P2P-R Das CRISPR-Aktivierungsplasmid (h) bietet einen gezielten, nicht-destruktiven Ansatz zur Hochregulierung der endogenen RBBP6-Expression, ohne die zugrunde liegende DNA-Sequenz zu verändern.
P2P-R Das CRISPR-Aktivierungsplasmid (h) ist ein aus drei Plasmiden bestehendes synergistisches Aktivierungsmediator-System (SAM), das für eine hocheffiziente, ortsspezifische transkriptionelle Hochregulation des RBBP6-Lokus in menschlichen Zelllinien entwickelt wurde. Das System basiert auf einem katalytisch inaktiven Cas9 (dCas9), das zwei inaktivierende Mutationen (D10A und N863A) trägt, welche die Nukleaseaktivität eliminieren, während die DNA-Bindung erhalten bleibt. Dieses dCas9 ist mit VP64, einem potenten Transkriptionsaktivator, fusioniert und wird zusammen mit einem Blasticidin-Resistenzgen zur Selektion koexprimiert. Das zweite Plasmid kodiert das MS2-p65-HSF1-Fusionsprotein, einen sekundären Aktivatorkomplex, der zusammen mit dCas9-VP64 wirkt, sowie ein Hygromycin-Resistenzgen. Das dritte Plasmid kodiert für eine zielspezifische 20-nt-sgRNA, die an zwei MS2-RNA-Aptamere fusioniert ist, welche den MS2-p65-HSF1-Komplex an die Aktivierungsstelle rekrutieren, begleitet von einem Puromycin-Resistenzgen. Die drei Plasmide werden im Massenverhältnis 1:1:1 verabreicht, um eine ausgewogene Expression aller Systemkomponenten zu gewährleisten.

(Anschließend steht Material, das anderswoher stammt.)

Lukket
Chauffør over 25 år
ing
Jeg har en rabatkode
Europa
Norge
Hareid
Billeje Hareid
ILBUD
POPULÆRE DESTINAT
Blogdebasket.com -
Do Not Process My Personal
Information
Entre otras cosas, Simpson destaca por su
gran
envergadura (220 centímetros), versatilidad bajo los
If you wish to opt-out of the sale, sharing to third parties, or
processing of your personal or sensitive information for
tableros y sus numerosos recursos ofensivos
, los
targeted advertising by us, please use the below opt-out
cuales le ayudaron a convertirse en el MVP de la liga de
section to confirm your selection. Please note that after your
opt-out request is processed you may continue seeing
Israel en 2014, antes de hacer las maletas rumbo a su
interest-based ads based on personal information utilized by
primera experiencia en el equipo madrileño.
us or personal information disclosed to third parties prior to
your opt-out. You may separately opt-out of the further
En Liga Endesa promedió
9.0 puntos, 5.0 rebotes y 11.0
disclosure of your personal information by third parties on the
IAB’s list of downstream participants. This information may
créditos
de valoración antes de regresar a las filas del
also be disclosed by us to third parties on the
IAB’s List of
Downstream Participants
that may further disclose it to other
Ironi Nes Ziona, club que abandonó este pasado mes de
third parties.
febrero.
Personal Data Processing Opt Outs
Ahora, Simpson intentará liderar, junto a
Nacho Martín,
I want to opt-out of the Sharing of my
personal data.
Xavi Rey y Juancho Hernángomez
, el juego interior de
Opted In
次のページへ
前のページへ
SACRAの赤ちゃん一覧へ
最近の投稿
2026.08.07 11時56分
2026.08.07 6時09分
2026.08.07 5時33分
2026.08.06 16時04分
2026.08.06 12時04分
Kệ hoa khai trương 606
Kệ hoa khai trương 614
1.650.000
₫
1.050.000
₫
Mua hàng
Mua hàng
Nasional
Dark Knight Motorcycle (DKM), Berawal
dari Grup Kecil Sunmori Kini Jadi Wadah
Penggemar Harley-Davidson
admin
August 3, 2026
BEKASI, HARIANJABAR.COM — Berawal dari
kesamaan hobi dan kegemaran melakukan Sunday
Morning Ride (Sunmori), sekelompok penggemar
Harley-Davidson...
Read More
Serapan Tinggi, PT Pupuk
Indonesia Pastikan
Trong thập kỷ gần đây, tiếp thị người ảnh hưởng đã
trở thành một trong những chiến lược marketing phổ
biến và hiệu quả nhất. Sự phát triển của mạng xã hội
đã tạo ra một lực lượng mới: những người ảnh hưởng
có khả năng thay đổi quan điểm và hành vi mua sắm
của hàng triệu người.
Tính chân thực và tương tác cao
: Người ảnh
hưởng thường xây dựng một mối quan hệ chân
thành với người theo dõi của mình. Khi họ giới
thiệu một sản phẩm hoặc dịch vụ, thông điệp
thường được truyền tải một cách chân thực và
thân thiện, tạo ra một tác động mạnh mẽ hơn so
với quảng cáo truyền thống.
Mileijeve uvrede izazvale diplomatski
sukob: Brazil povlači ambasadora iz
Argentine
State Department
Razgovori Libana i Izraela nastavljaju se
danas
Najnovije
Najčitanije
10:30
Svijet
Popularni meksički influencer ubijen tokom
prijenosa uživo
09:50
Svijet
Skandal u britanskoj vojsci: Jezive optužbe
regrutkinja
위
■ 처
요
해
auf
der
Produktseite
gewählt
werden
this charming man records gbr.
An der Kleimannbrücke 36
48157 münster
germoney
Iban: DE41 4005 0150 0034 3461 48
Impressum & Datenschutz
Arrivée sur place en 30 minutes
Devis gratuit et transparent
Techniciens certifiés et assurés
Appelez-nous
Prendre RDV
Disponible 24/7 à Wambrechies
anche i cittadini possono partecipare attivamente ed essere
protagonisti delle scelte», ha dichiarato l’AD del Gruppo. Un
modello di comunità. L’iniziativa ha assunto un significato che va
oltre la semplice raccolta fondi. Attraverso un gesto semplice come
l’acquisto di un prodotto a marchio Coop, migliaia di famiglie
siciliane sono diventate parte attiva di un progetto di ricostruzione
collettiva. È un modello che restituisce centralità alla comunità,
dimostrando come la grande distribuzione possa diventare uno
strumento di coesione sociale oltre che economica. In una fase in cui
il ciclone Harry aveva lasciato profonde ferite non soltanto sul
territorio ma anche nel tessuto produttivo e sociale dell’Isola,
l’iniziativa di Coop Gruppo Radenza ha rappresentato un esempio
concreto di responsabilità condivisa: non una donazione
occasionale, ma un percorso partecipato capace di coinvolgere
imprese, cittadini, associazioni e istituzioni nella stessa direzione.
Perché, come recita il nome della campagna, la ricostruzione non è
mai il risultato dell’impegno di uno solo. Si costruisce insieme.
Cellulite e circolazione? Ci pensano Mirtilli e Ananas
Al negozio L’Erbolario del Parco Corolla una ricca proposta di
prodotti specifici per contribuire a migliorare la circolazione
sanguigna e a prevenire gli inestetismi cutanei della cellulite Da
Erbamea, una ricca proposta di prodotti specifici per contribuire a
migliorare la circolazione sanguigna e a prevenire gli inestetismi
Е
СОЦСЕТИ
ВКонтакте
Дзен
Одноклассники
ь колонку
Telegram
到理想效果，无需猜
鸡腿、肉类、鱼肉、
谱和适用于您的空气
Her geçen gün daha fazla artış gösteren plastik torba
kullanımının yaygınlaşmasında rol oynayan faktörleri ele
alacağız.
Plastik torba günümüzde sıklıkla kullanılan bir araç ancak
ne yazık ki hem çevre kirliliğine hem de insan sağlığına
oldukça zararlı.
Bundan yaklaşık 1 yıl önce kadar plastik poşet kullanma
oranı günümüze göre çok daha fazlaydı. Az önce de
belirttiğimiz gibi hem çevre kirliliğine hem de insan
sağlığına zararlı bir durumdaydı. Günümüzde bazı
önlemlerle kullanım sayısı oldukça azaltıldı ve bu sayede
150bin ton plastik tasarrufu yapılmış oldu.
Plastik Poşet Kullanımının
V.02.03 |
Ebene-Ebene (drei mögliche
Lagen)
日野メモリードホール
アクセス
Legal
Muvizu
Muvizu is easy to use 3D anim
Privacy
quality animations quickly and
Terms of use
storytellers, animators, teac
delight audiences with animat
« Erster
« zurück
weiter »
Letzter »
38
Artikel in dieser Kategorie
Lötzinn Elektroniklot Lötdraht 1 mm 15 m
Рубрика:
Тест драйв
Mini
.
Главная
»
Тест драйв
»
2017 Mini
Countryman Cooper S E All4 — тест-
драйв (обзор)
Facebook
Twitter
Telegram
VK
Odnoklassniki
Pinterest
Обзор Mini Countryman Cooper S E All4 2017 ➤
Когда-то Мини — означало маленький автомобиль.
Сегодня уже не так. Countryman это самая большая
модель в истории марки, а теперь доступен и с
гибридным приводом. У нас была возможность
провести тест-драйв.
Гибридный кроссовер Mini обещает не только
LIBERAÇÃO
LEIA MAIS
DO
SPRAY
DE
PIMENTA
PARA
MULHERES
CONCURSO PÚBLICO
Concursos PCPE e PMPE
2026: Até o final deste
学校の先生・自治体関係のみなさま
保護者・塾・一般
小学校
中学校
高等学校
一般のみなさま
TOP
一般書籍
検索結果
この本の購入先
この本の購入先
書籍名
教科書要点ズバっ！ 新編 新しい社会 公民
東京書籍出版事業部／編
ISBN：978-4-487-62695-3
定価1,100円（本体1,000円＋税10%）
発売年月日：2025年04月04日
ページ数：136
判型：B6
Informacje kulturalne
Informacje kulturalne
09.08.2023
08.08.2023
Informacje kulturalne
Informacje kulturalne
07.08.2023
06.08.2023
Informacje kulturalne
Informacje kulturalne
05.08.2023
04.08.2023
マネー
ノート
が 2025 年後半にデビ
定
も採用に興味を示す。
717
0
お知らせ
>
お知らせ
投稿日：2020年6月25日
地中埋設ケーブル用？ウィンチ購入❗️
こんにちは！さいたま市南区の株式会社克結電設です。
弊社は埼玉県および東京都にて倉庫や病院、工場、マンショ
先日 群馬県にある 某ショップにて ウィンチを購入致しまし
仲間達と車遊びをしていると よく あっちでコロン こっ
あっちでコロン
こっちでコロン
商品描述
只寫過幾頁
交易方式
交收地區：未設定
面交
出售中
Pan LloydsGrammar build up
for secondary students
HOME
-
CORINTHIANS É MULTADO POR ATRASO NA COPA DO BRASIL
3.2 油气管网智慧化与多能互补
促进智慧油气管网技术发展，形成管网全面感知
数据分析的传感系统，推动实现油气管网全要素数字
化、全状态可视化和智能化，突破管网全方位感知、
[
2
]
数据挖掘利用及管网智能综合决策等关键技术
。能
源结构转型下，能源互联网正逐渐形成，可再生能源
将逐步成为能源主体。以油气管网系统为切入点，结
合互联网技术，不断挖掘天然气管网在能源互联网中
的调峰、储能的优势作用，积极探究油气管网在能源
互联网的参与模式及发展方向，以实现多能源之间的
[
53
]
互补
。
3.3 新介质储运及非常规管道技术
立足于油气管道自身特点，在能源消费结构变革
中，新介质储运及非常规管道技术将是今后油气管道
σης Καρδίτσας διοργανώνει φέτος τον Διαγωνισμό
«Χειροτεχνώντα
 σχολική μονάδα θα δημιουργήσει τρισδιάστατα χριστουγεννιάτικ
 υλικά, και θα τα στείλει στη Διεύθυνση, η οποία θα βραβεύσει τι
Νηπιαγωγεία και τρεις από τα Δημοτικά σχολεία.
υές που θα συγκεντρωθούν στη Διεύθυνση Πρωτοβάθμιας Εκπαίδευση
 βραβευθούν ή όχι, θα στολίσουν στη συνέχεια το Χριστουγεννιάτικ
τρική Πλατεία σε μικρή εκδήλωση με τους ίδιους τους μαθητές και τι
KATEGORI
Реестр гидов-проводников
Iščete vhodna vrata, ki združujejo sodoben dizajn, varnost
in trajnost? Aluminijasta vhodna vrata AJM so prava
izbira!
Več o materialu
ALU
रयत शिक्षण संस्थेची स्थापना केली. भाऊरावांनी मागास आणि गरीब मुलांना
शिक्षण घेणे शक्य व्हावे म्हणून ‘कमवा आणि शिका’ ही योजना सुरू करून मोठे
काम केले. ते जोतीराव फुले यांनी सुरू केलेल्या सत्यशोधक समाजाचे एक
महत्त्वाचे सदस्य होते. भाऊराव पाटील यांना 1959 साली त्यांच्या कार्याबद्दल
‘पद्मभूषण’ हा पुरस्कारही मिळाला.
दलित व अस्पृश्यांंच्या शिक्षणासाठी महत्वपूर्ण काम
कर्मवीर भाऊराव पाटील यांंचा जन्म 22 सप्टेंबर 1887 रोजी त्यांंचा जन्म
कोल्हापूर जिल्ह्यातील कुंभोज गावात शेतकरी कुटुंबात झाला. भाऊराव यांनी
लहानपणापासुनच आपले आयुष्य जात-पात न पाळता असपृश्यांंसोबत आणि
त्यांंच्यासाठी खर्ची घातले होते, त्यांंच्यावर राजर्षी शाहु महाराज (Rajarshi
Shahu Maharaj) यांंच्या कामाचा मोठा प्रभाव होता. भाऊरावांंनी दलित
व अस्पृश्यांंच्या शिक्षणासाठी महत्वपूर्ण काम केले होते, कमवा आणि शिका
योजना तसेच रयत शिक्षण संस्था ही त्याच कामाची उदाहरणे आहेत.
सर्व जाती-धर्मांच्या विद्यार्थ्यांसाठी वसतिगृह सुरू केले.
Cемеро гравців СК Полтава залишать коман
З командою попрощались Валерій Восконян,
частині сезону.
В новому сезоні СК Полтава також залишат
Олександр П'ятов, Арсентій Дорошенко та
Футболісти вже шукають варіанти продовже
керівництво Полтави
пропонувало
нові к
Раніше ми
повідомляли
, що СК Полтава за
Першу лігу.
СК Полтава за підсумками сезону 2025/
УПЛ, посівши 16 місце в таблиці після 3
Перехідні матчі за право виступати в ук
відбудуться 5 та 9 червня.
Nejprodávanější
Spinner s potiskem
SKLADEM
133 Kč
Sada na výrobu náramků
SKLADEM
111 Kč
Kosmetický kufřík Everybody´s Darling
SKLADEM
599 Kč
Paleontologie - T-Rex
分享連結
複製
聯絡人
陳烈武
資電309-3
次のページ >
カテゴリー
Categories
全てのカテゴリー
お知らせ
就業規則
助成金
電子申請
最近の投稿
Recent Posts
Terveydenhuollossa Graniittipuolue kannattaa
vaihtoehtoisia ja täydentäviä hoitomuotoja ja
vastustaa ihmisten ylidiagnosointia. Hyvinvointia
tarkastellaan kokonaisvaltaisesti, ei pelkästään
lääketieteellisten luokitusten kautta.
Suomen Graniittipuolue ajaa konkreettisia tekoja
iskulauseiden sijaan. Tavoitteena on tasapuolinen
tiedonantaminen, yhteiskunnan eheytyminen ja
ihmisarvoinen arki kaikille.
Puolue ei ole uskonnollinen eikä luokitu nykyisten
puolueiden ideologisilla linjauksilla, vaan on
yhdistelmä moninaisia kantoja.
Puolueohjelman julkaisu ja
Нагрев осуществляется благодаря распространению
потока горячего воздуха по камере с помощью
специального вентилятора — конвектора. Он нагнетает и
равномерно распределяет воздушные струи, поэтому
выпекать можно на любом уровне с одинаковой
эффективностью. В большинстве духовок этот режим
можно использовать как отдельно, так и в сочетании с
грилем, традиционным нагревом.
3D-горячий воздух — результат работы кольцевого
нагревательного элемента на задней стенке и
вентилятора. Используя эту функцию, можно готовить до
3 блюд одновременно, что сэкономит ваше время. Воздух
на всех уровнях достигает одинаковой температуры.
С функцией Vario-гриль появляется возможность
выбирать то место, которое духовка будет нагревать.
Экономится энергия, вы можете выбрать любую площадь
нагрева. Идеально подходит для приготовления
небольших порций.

Nach der Assemblierung am Zielort bindet der SAM-Komplex etwa 200 bp stromaufwärts der RBBP6-Transkriptionsstartstelle, wo VP64, p65 und HSF1 gemeinsam die Transkriptionsmaschinerie rekrutieren und die Hochregulation der endogenen P2P-R-Expression vorantreiben. Im Gegensatz zu nukleaseaktivem Cas9 verursacht dCas9 keine Doppelstrangbrüche und verändert die genomische Sequenz nicht, wodurch der native RBBP6-Locus erhalten bleibt und die Untersuchung von P2P-R-abhängigen Transkriptionsreaktionen am endogenen Locus ermöglicht wird. Dies macht es zu einem wertvollen Werkzeug für Funktionsstudien, die Identifizierung von Zielgenen und die Modellierung der Wiederherstellung des P2P-R-Signalwegs in Tumorzellen mit stillgelegtem oder reduziertem RBBP6-Ausdruck.
Nur für Forschungszwecke. Nicht für diagnostische oder therapeutische Zwecke bestimmt.